IAM / Access Policy Logic
Only fraud analysts and reconciliation systems may decrypt log data.

Outcome / Impact
Minimized breach impact and exposure from replicated or misconfigured log systems.

Threat Type
Infrastructure Compromise / Malware Injection — FIN and insider actors (e.g., FIN6, FIN8) deploy ATM malware or intercept transaction logs for fraud. Attack chain includes credential harvesting, lateral movement into ATM controllers, and log tampering for cash-out operations.
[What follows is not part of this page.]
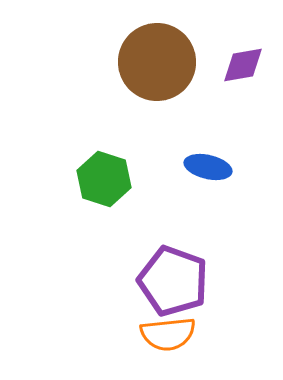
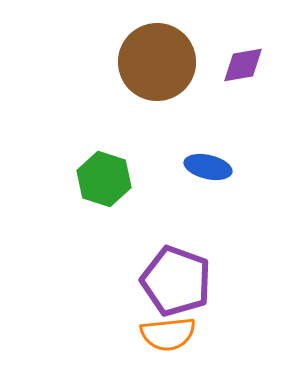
purple pentagon: moved 3 px right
8. Apply Dynamic Masking in Customer Support Tools

Problem
Support staff need access to customer transaction data but should not see full card or account numbers.

Data in Scope
PII, Payments, Financial (e.g., account ID, transaction history, masked PANs)

Ubiq Controls Applied
Apply dynamic data masking at access time to redact full PANs and account IDs in support platforms.

IAM / Access Policy Logic
Only fraud investigation teams can unmask full data; support agents see masked views by default.

Outcome / Impact
Reduced insider risk and accidental exposure in high-volume support environments.

Threat Type
Insider Threat / Social Engineering — Insider misuse and external phishing actors exploit customer support roles for unauthorized data lookup or credential harvesting. Tactics include impersonation, session hijacking, and privilege escalation.
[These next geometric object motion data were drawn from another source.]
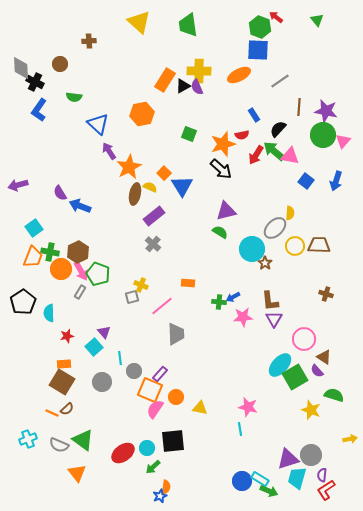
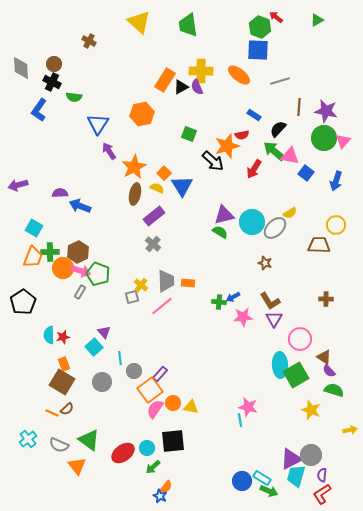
green triangle at (317, 20): rotated 40 degrees clockwise
brown cross at (89, 41): rotated 32 degrees clockwise
brown circle at (60, 64): moved 6 px left
yellow cross at (199, 71): moved 2 px right
orange ellipse at (239, 75): rotated 65 degrees clockwise
gray line at (280, 81): rotated 18 degrees clockwise
black cross at (35, 82): moved 17 px right
black triangle at (183, 86): moved 2 px left, 1 px down
blue rectangle at (254, 115): rotated 24 degrees counterclockwise
blue triangle at (98, 124): rotated 20 degrees clockwise
green circle at (323, 135): moved 1 px right, 3 px down
orange star at (223, 144): moved 4 px right, 2 px down
red arrow at (256, 155): moved 2 px left, 14 px down
orange star at (129, 167): moved 5 px right
black arrow at (221, 169): moved 8 px left, 8 px up
blue square at (306, 181): moved 8 px up
yellow semicircle at (150, 187): moved 7 px right, 1 px down
purple semicircle at (60, 193): rotated 119 degrees clockwise
purple triangle at (226, 211): moved 2 px left, 4 px down
yellow semicircle at (290, 213): rotated 56 degrees clockwise
cyan square at (34, 228): rotated 24 degrees counterclockwise
yellow circle at (295, 246): moved 41 px right, 21 px up
cyan circle at (252, 249): moved 27 px up
green cross at (50, 252): rotated 12 degrees counterclockwise
brown star at (265, 263): rotated 16 degrees counterclockwise
orange circle at (61, 269): moved 2 px right, 1 px up
pink arrow at (81, 271): rotated 42 degrees counterclockwise
yellow cross at (141, 285): rotated 16 degrees clockwise
brown cross at (326, 294): moved 5 px down; rotated 16 degrees counterclockwise
brown L-shape at (270, 301): rotated 25 degrees counterclockwise
cyan semicircle at (49, 313): moved 22 px down
gray trapezoid at (176, 334): moved 10 px left, 53 px up
red star at (67, 336): moved 4 px left, 1 px down
pink circle at (304, 339): moved 4 px left
orange rectangle at (64, 364): rotated 72 degrees clockwise
cyan ellipse at (280, 365): rotated 45 degrees counterclockwise
purple semicircle at (317, 371): moved 12 px right
green square at (295, 377): moved 1 px right, 2 px up
orange square at (150, 390): rotated 30 degrees clockwise
green semicircle at (334, 395): moved 5 px up
orange circle at (176, 397): moved 3 px left, 6 px down
yellow triangle at (200, 408): moved 9 px left, 1 px up
cyan line at (240, 429): moved 9 px up
cyan cross at (28, 439): rotated 18 degrees counterclockwise
yellow arrow at (350, 439): moved 9 px up
green triangle at (83, 440): moved 6 px right
purple triangle at (288, 459): moved 3 px right; rotated 10 degrees counterclockwise
orange triangle at (77, 473): moved 7 px up
cyan trapezoid at (297, 478): moved 1 px left, 2 px up
cyan rectangle at (260, 479): moved 2 px right, 1 px up
orange semicircle at (166, 487): rotated 32 degrees clockwise
red L-shape at (326, 490): moved 4 px left, 4 px down
blue star at (160, 496): rotated 24 degrees counterclockwise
9. Protect Regulatory Reporting and Third-Party Sharing

Problem
Banks regularly transmit customer and account data to regulators, auditors, and bureaus.

Data in Scope
PII, Financial (e.g., customer ID, IBAN, credit score, audit logs)

Ubiq Controls Applied
Tokenize or encrypt sensitive fields prior to extract and transmission. Apply masking for recipients not requiring full detail.

IAM / Access Policy Logic
Only approved compliance staff can generate unmasked datasets; all external sharing occurs with masked or tokenized data.

Outcome / Impact
Met regulatory obligations without violating privacy laws or overexposing raw data.

Threat Type
Third-Party Breach / Supply Chain Exploitation — APT and FIN actors (e.g., UNC2546, FIN11) compromise external auditors, regulators, or law firms to harvest shared datasets. Common methods include spear-phishing, SFTP credential theft, and exploitation of unpatched partner systems.
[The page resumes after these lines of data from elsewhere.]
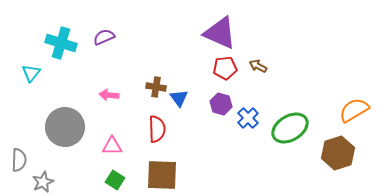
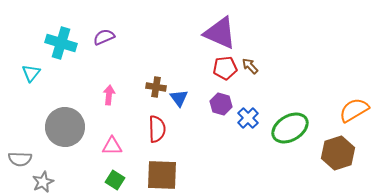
brown arrow: moved 8 px left; rotated 18 degrees clockwise
pink arrow: rotated 90 degrees clockwise
gray semicircle: moved 1 px right, 1 px up; rotated 90 degrees clockwise
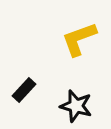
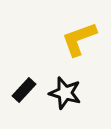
black star: moved 11 px left, 13 px up
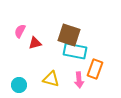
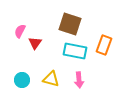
brown square: moved 1 px right, 11 px up
red triangle: rotated 40 degrees counterclockwise
orange rectangle: moved 9 px right, 24 px up
cyan circle: moved 3 px right, 5 px up
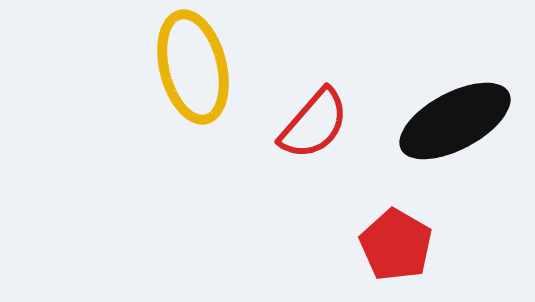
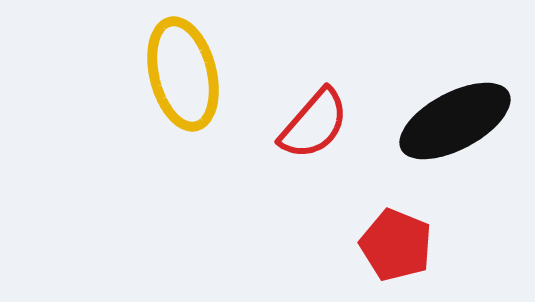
yellow ellipse: moved 10 px left, 7 px down
red pentagon: rotated 8 degrees counterclockwise
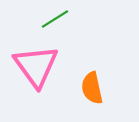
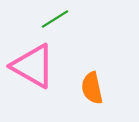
pink triangle: moved 3 px left; rotated 24 degrees counterclockwise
10. Control Data Exposure in BI and Dashboard Tools

Problem
Banking teams use BI platforms (e.g., Power BI, Tableau) to visualize account, loan, and fraud data — often exposing raw identifiers in dashboards.

Data in Scope
PII, Financial, SPI (e.g., loan balances, delinquency flags, customer segmentation)

Ubiq Controls Applied
Tokenize sensitive fields in the analytics warehouse; apply dynamic masking to hide PII in dashboards unless explicitly authorized.

IAM / Access Policy Logic
Business users view masked dashboards by default; only risk and compliance teams may access detokenized views.

Outcome / Impact
Prevented data leakage through dashboards while enabling safe self-service analytics across business units.

Threat Type
Cloud Misconfiguration / Data Leakage — FIN and APT actors (e.g., FIN12, APT29) exploit exposed dashboards, misconfigured cloud storage, or stolen API tokens. Attack vectors include credential reuse, enumeration of unsecured endpoints, and API scraping for mass data extraction.